### PROMPT
Filter the lines below and keep each one that contains the word "allow". Case counts.

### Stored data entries
━━━━

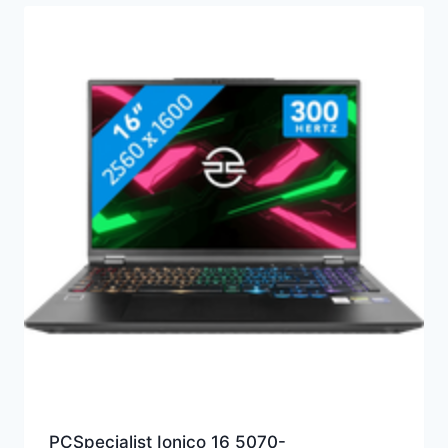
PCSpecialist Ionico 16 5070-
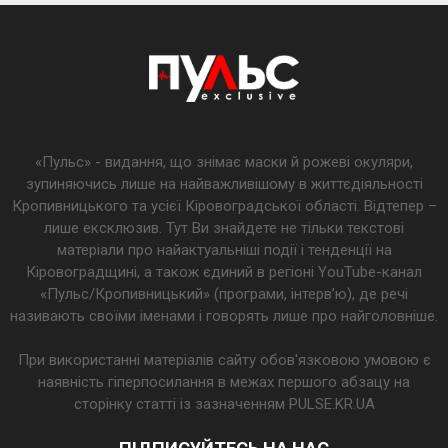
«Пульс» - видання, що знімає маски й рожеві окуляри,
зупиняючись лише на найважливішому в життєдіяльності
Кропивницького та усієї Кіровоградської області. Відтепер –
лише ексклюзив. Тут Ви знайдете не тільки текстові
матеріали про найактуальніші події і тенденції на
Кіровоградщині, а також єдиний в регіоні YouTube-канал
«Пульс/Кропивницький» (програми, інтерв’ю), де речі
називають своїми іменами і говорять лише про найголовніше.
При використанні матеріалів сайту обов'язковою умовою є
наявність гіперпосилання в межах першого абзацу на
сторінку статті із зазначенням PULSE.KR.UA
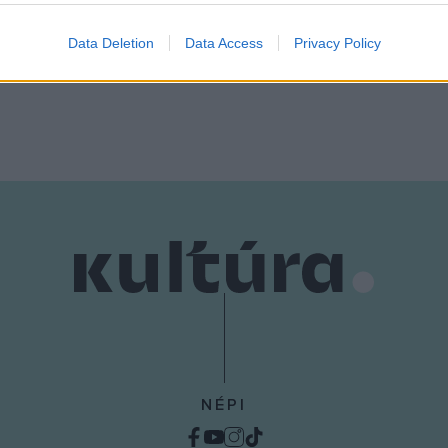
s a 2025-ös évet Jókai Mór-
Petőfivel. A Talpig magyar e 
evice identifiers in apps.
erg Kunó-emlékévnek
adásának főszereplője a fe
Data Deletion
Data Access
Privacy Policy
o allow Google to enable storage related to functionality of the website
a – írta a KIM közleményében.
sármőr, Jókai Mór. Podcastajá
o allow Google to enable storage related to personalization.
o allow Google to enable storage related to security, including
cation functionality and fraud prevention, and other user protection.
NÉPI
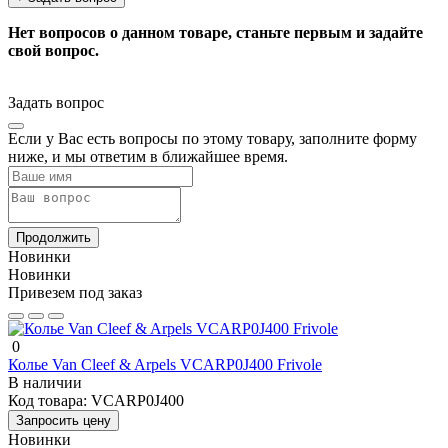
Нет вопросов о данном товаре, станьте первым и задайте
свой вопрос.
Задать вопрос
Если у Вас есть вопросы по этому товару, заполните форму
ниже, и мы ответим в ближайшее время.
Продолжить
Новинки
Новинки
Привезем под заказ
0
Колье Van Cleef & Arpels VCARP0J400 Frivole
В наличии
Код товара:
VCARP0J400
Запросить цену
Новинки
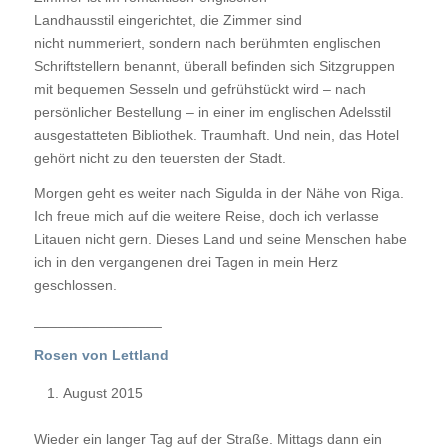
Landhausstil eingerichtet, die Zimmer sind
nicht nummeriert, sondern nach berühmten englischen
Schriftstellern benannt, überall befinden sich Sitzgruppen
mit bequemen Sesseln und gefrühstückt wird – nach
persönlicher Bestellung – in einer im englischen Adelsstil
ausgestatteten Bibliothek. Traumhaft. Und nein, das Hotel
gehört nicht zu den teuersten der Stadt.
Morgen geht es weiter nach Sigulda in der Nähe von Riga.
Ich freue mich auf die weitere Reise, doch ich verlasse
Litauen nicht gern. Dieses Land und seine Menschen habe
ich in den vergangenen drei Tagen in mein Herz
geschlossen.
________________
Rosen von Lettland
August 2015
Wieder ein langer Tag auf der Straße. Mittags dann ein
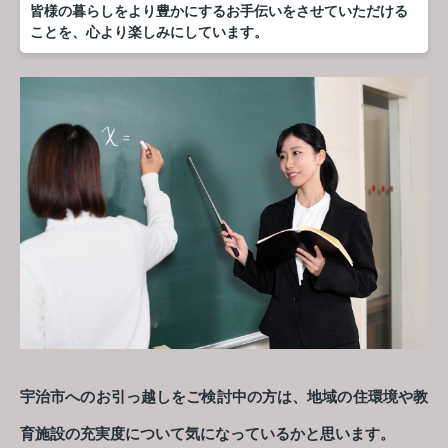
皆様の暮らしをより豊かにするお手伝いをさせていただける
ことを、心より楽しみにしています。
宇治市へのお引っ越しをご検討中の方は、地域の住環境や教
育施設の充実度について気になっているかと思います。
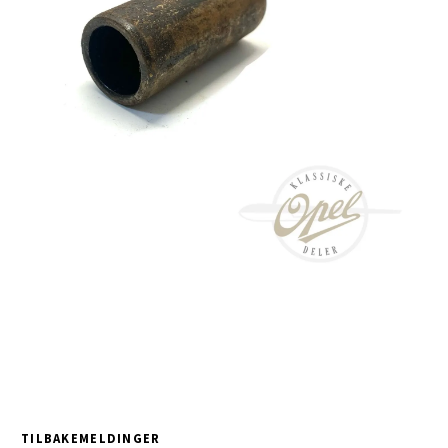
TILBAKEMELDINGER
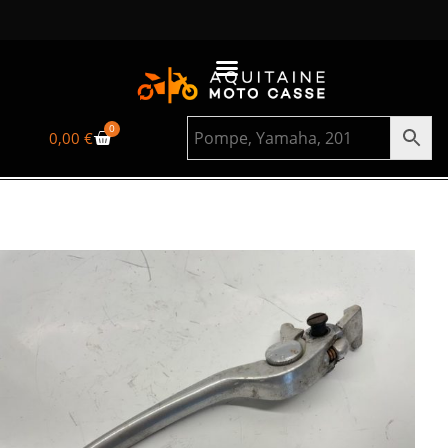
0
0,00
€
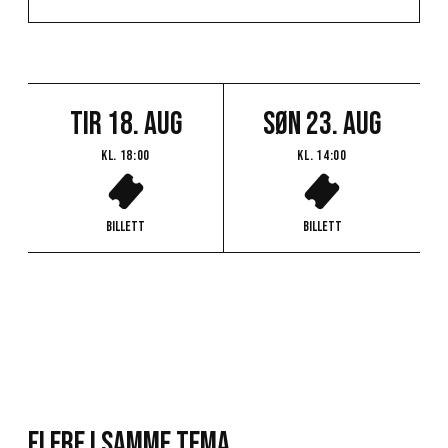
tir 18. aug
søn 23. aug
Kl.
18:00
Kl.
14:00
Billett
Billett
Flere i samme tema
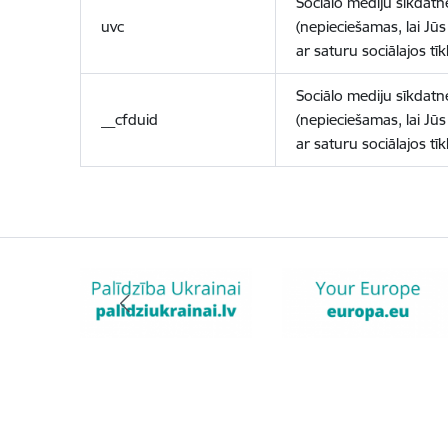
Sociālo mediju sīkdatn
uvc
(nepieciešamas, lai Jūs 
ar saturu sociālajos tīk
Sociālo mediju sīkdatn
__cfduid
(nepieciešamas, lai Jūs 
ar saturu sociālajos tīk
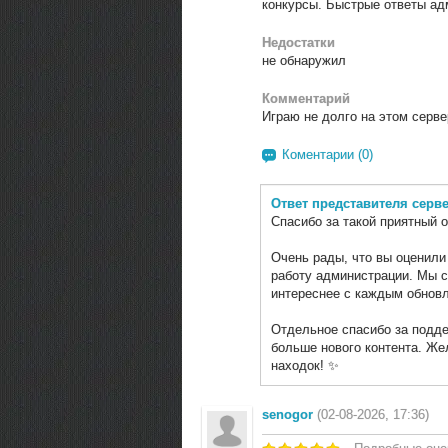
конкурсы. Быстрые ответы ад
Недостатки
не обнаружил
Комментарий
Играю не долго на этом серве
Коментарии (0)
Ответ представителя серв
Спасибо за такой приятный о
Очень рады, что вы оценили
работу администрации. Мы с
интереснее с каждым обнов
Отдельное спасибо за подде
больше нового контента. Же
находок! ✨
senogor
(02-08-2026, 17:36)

━━━━

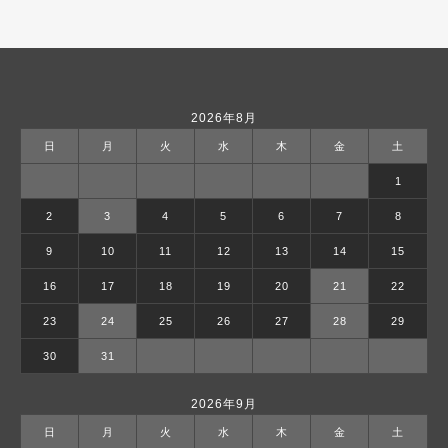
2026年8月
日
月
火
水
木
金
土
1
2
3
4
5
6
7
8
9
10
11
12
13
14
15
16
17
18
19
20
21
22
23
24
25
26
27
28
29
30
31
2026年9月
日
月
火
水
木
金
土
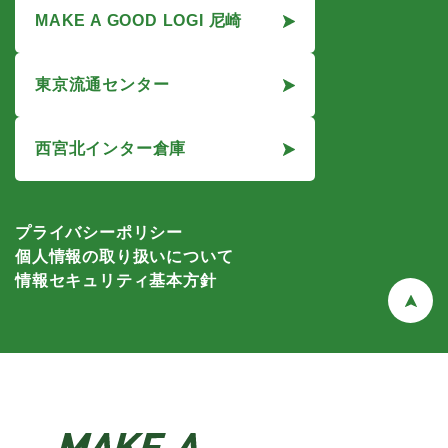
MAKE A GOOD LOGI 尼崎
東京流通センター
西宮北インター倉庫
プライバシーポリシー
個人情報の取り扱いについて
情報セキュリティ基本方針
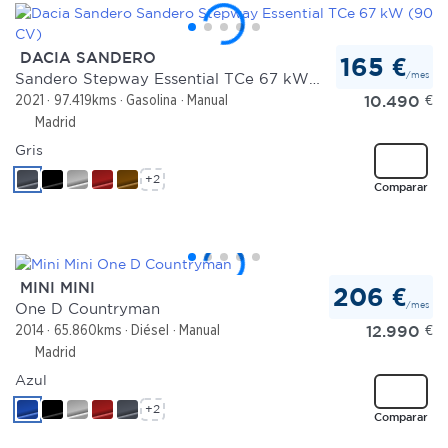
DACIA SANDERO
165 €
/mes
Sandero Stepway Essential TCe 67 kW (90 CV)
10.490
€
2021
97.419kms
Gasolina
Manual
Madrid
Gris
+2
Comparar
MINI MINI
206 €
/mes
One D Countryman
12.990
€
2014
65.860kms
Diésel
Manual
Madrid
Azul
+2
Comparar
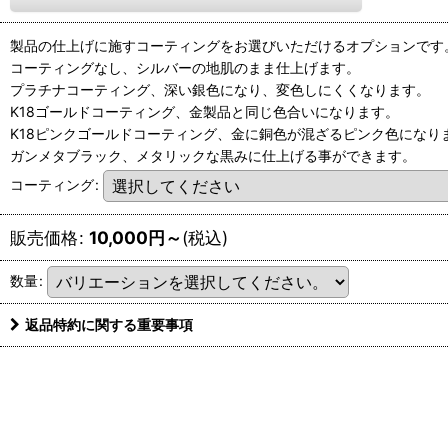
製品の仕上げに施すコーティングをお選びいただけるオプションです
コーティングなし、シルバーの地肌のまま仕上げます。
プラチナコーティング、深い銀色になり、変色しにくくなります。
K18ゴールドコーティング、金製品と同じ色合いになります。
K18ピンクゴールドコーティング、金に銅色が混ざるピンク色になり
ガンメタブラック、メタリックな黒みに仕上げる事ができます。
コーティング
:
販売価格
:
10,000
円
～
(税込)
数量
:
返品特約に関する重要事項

━━━━

### SOLUTION TO THE PROBLEM
o allow Google to enable storage related to functionality of the website
o allow Google to enable storage related to personalization.
o allow Google to enable storage related to security, including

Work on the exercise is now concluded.